Friday

Human pin cushion

Friends, I am a human pin cushion.

Within in three days I had 6 blood draws and an additional shot. Oh, and a horse bit me.

Insanity, no?

Earlier this week I had my 24 week baby doctor appointment.  I knew I was due for my DTaP shot since I haven't gotten one since I broke my finer in 2005.  They're good for about 7 years and I'd rather my baby doesn't get Pertussis from me (or ANYONE), as it's rampant right now.  Last month I refused to get that shot since I was getting my flu shot.  Turned out to be a great decision since my flu shot knocked me down for a day and a half.

So I said I wanted it this time.  It was also my glucose (Gestational Diabetes) test.  So I got to have my finger pricked and squeezed and drained.  But I also have hypothyroidism and need blood work every other month while pregnant and was due for that.  Shot in the arm, blood drawn from my elbow pit vein, prick on the finger.  And they wanted to give me my Rhogam shot that day?  Uh, no.  It's not supposed to happen until 28 weeks anyway and my handsome husband remembered that.  Thank goodness, as that is literally acid they squeeze into your hip/butt and allow to fester until your blood doesn't feel so inclined to reject your baby. 

And to top it off, I failed my glucose test - miserably.  I've never failed before so I was not thrilled at the thought of doing the long fasting test, but not knowing was to expect I wasn't too upset either.

I walked away feeling brave - not in much pain.  Then the next day we went to a miniature horse farm and one of those suckers bit me, good and square on the forearm between the offended finger and elbow pit.  Yes, the horses were fun and cute and at least one of my children loved them, but seriously, I got bit by a dwarf. 

I had a day off.  And I use "day off" loosely since by yesterday my DTaP injection site was throbbing like they shot Rhogam in my arm. 

The next day, today, was my super long and stupid glucose tolerance test.  We had to drive 40 minutes away to get to the closest lab so we arrived as they opened. I hadn't been allowed anything other than "necessary sips of water" since midnight.  I'd had one sip when I woke, one when I brushed my teeth, and one as we walked out the door.  They did my first blood draw, I drank the orange drink of death and thought it (this longer test) wasn't as bad as some people make it out to seem.

LIES!  It was.  After a moment of the contents of that little bottle swishing down my innards, I thought I was going to pass out (not kidding) and/or puke.  I was allowed to drink water again so Ted got some for me.  I was also on the phone with my mother when this hit me. 

That first hour was disgusting.  I felt like half of the first trimester was being concentrated and forced back into my body for one final unwanted farewell.  The THINGS they make us do!  It is cruel.

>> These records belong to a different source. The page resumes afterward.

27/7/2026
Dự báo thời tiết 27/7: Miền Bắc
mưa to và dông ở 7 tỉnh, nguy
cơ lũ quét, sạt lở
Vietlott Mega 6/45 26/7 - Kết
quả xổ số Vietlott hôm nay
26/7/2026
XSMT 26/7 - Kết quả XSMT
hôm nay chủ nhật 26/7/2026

I couldn't stand sitting in the waiting room anymore.  My feet didn't fully reach the floor - surprise! - and I felt unstable.  Ted and I sat in the car and he read to me while I sipped water and shifted positions like it was going out of style.  The second blood draw finally came.

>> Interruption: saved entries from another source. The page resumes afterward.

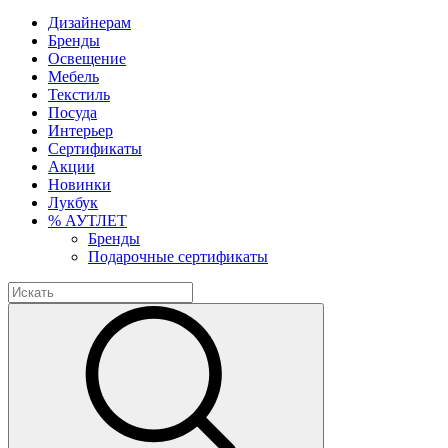
Дизайнерам
Бренды
Освещение
Мебель
Текстиль
Посуда
Интерьер
Сертификаты
Акции
Новинки
Лукбук
% АУТЛЕТ
Бренды
Подарочные сертификаты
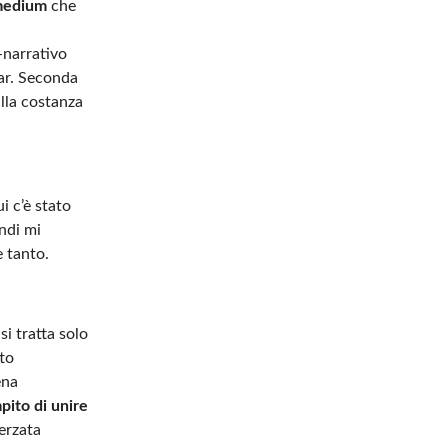
 medium
che
-narrativo
ear. Seconda
alla costanza
i c’è stato
indi mi
e tanto.
i tratta solo
to
ena
pito di unire
erzata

And then, life was better.

It's strange but after the second draw I felt better.  Two trips to the bathroom helped too.

Then Ted and I went to Walmart because we had to and because I couldn't just sit in the car or in that shoebox of a waiting room with the tall chairs.  My studly husband pushed me around in a wheel chair because I felt neither able to walk nor mentally present enough to trust myself to successfully drive one of those scooter things.  It was awesome.  Talk about true love.  And, might I add, he is an EXCELLENT wheel chair driver.  Really, I mean quite impressive.  Sitting IN the chair there were times I didn't think we could navigate the poorly placed pallets and narrow squeezes around bent over rear ends.  But he was masterful in pushing his best girl around.  A+ Mr. Crowder.

All in all I got blood drawn 4 times in about 3 hours and it was not fun - the bruises on my arms can prove that - but it's over.  And I will never complain about the initial glucose test again.  It's a cake walk.  ... Mmmm... cake.

What a lesson.  No matter how yucky you think something is, it can always get worse.  And then, when it does get worse, it can get much better, in a wheelchair, in Walmart.

2 comments:

Beth said...

Oh, that made me crack up! Not that I'm laughing at your pain, but your descriptive experience has reminded me that I do not want to be pregnant anytime soon and where is my birth control?! Just to be sure I always take that stuff on time!

I felt a wave of nausea as you drank your orange juice. Yuck, that is not a memory I will ever forget. It truly is torture that they make you fast (especially when you're pregnant!) and then give a nasty drink. I bet women throw it up all the time!

At least you can celebrate that the worst is over! Except for the shot in the behind.

Geevz said...

Seriously, me and the good Lord are having a talk about the misery of pregnancy. If he wanted us to have babies, he should have made it easier.